7. Training Day (2001)
In 2001, this cop action-drama was Hawke’s biggest film, a huge hit that earned him his share of recognition: a first Academy Award nomination for Best Supporting Actor. Denzel Washington, Best Actor winner at the Oscars that year, played the lead as extreme cop Alonzo Harris, who stepped away from his usual likeable roles and appeared as a near villain, the meanest narcotics cop in the city.
The story follows him teaching Jake Hoyt (Ethan Hawke) in his first day of training. Hoyt is a young cop who dreams of getting a promotion in order to move his wife and child to a better house. He’s been placed in the hands of Alonzo, who shows him what really happens on the streets, but this quickly becomes a shady move.

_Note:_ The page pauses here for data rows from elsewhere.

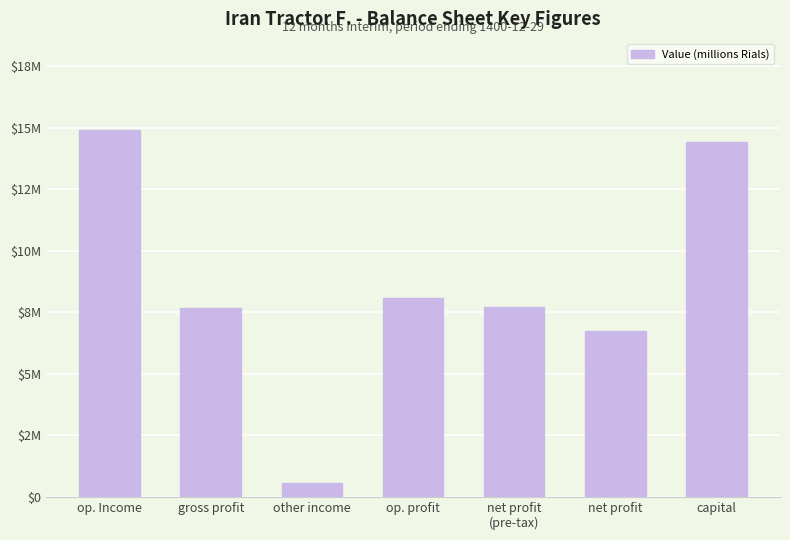

What is the sum of the values at net profit
(pre-tax) and other income?

8279050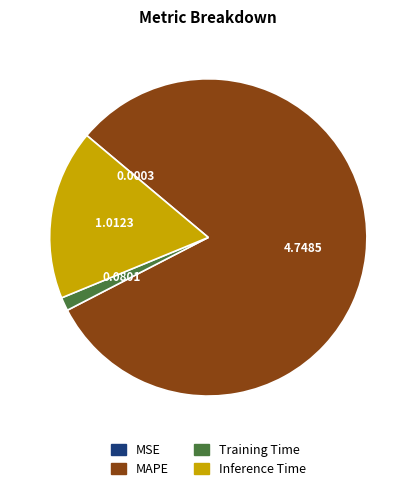

The Training Time slice represents 14% of the pie. True or false?

False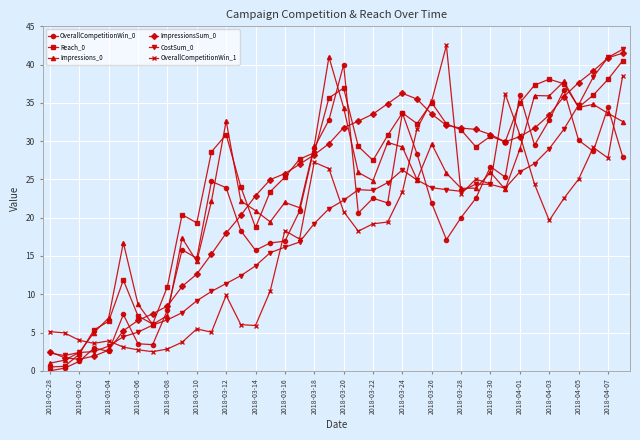

True or false: OverallCompetitionWin_0 and CostSum_0 intersect in this chart.

True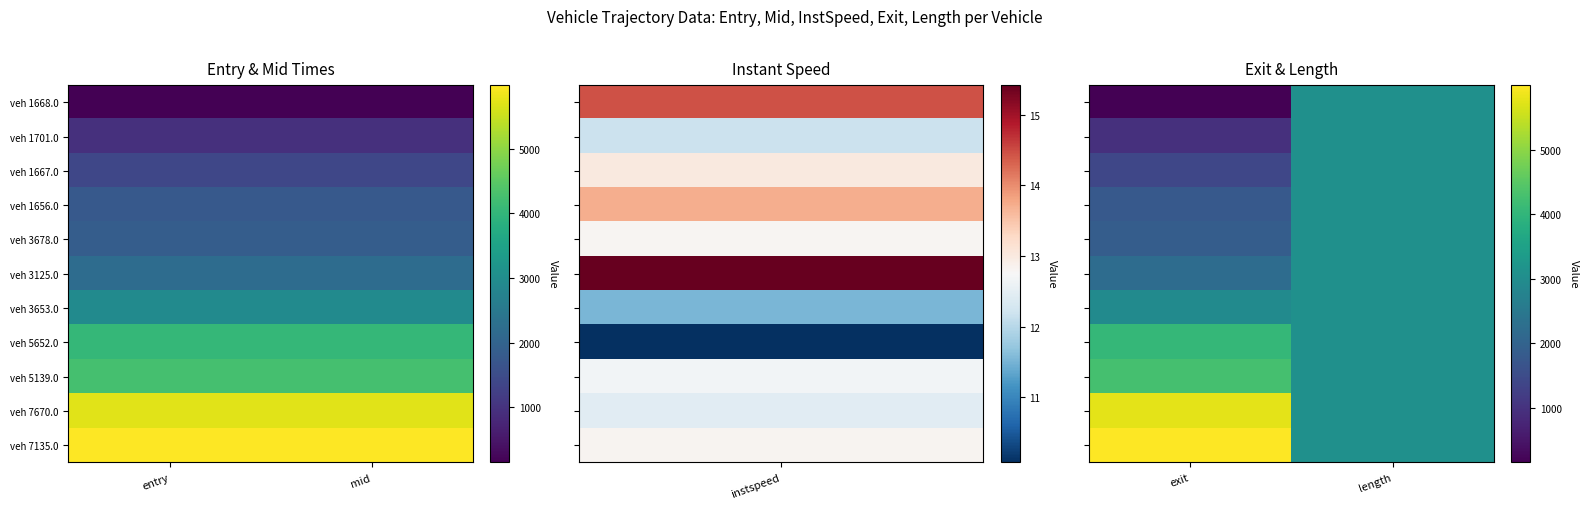

Which has a higher value, exit or length?

length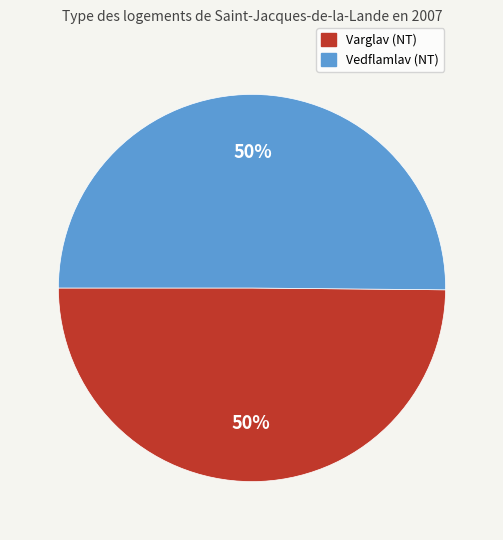

Count the number of slices in the pie.

2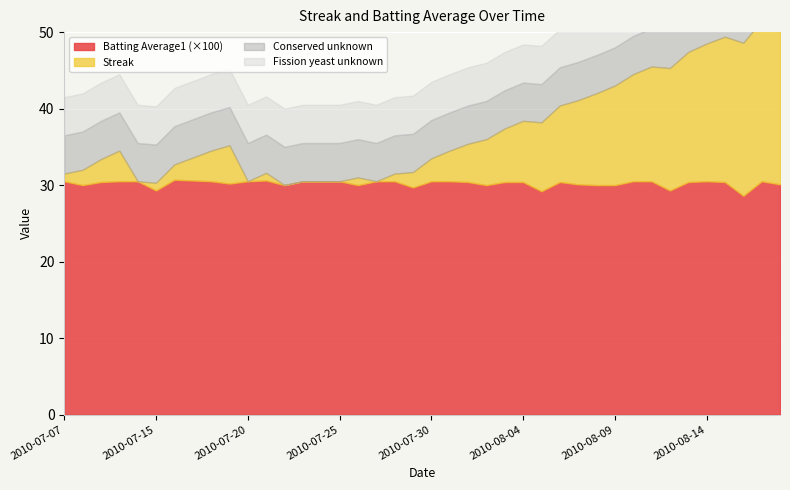

True or false: Batting Average1 has a value of 0.2 at 2010-07-25.

False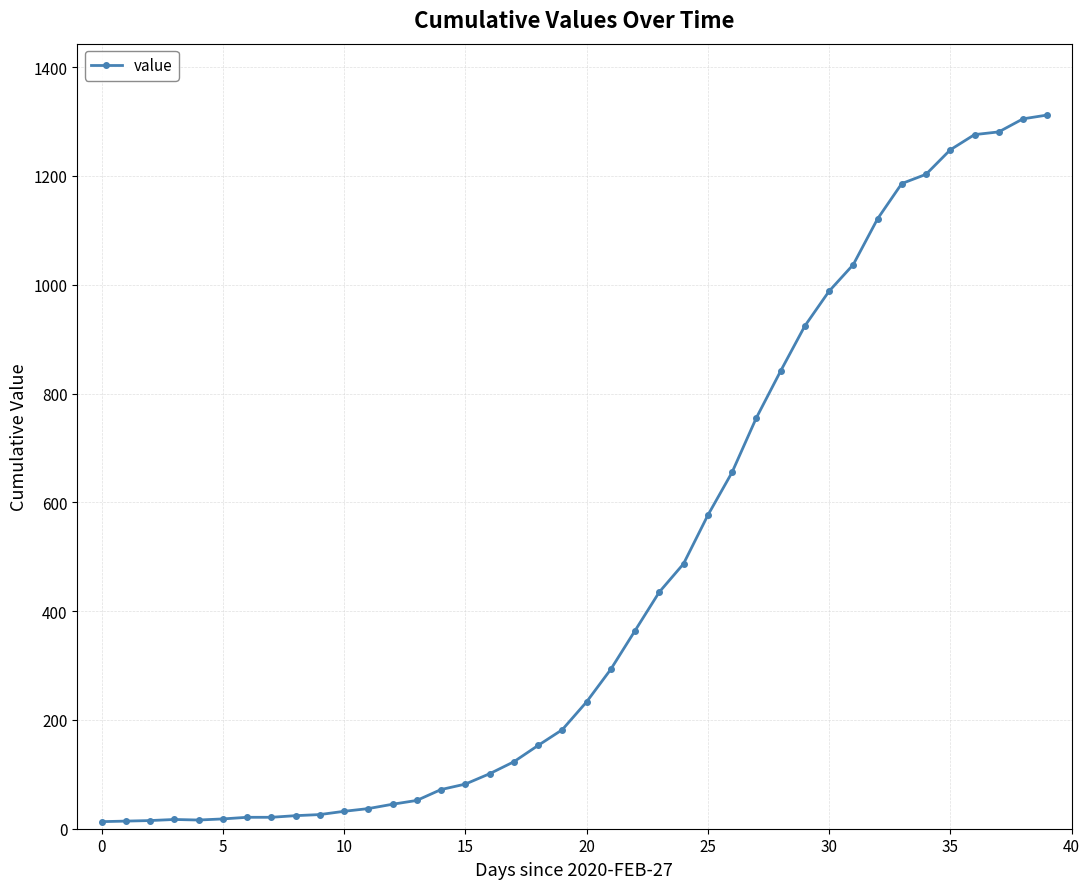

What is the difference between the second highest and minimum values?

1292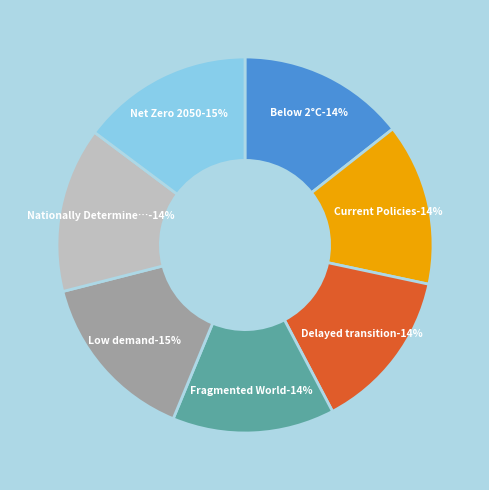

Is the sum of Below 2°C and Fragmented World greater than half?

No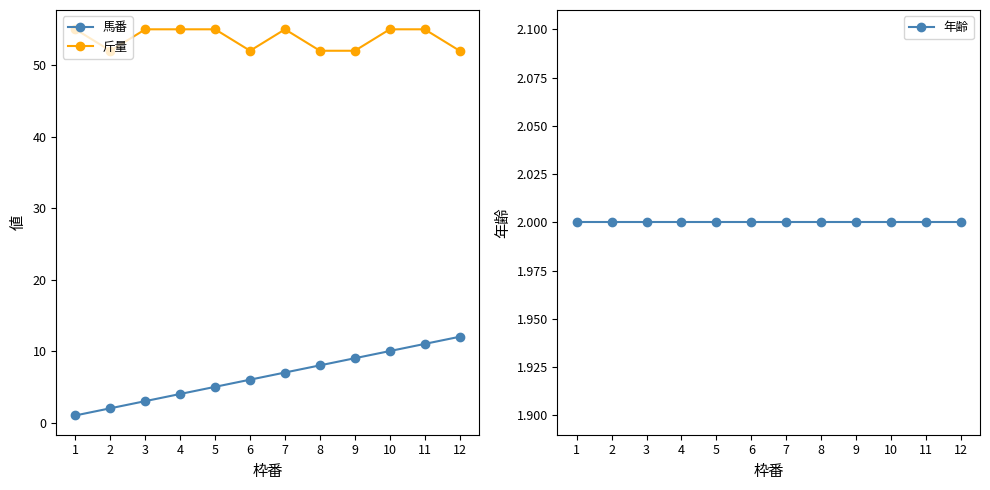

Between 9 and 12, which series saw the biggest shift?

馬番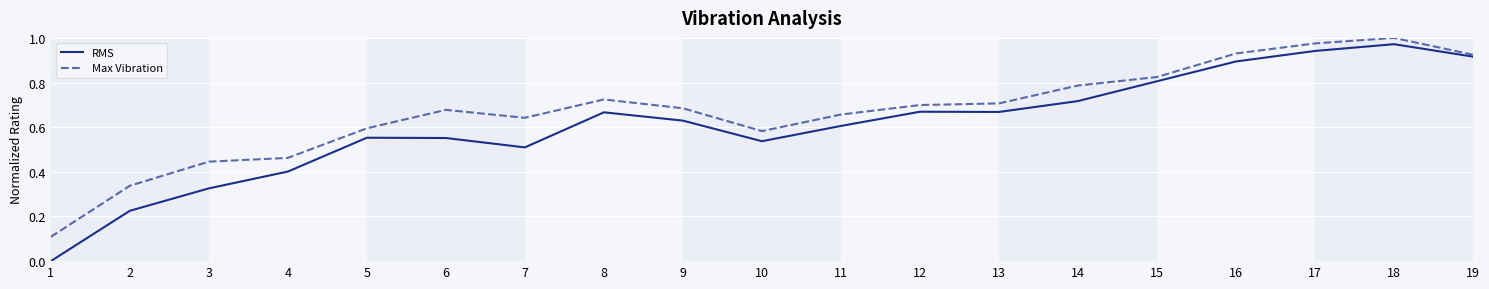

True or false: RMS has more than 2 interior local peaks.

True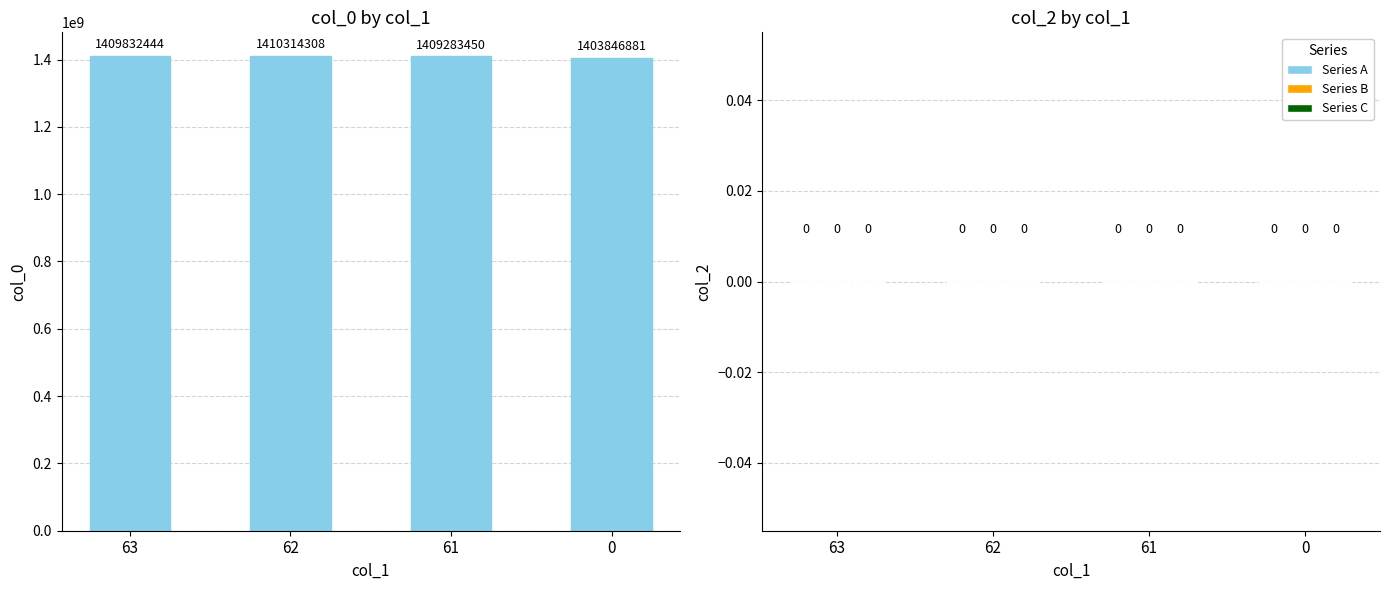

Between 61 and 63, which is larger?

63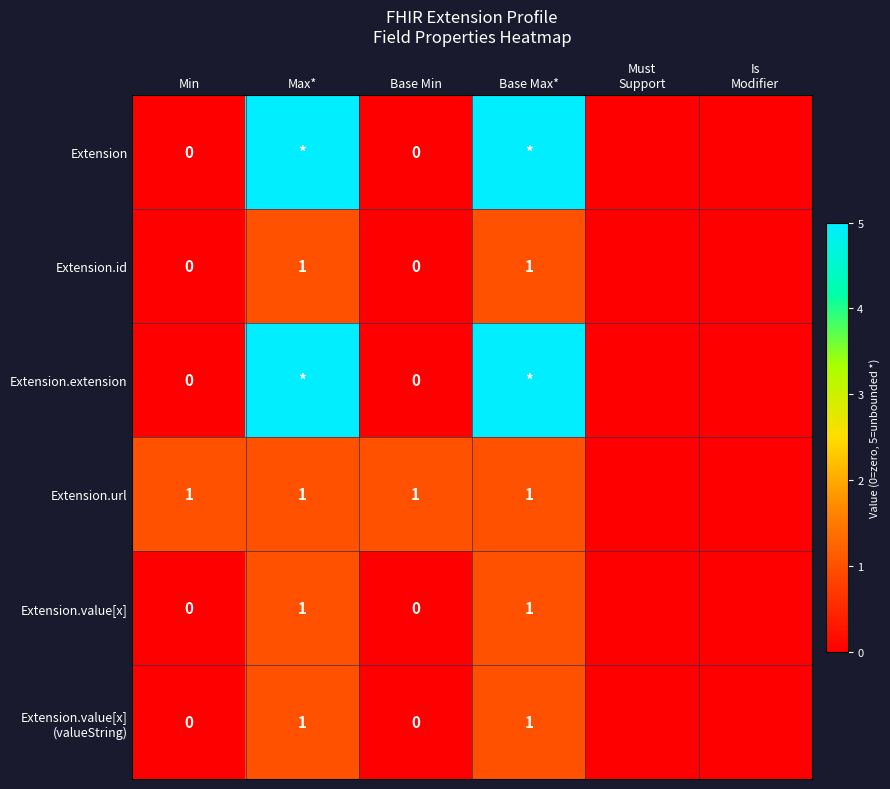

The Extension.value[x] series shows 1 at Max*. True or false?

True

Directed by Antoine Fuqua (“Bait”) and written by David Ayer (“The Fast and the Furious”), there’s a certain fantasy feel to it, which becomes more evident throughout the film. Hawke is well cast as the determined, almost naïve cop who wants to “serve and protect”, while trying to accept Alonzo’s own style of doing just that.
6. Dead Poets Society (1989)
The story, set in 1959, occurs mainly on the grounds of the “Welton Academy” in Vermont, an elite prep boarding school for boys that has a tendency towards tradition and English literature. John Keating (Robin Williams), who was once a Welton alumnus, returns to teach English.
When doing this, he chooses to teach in unconventional manners – starting by ordering his class to tear out the introduction to a poetry book. His enthusiasm for poetry is contagious, and he soon begins to mold the minds of his various pupils.
They include, among others, Neil Perry (Robert Sean Leonard), a devoted honors student who dreams of becoming an actor despite his father’s wishes of him going to Harvard to study medicine; and Todd Anderson (Ethan Hawke), the new student, who who wants to be a writer but is filled with fear when asked to speak in front of others.
Standing up on a desk made made for a great breakthrough appearance for the actor, a haunting performance that resulted in many critical opportunities offered to him due to the film’s success. Having quit college to be in the film, he then went back – only to quit again to pursue other roles after he realized this monumental accomplishment.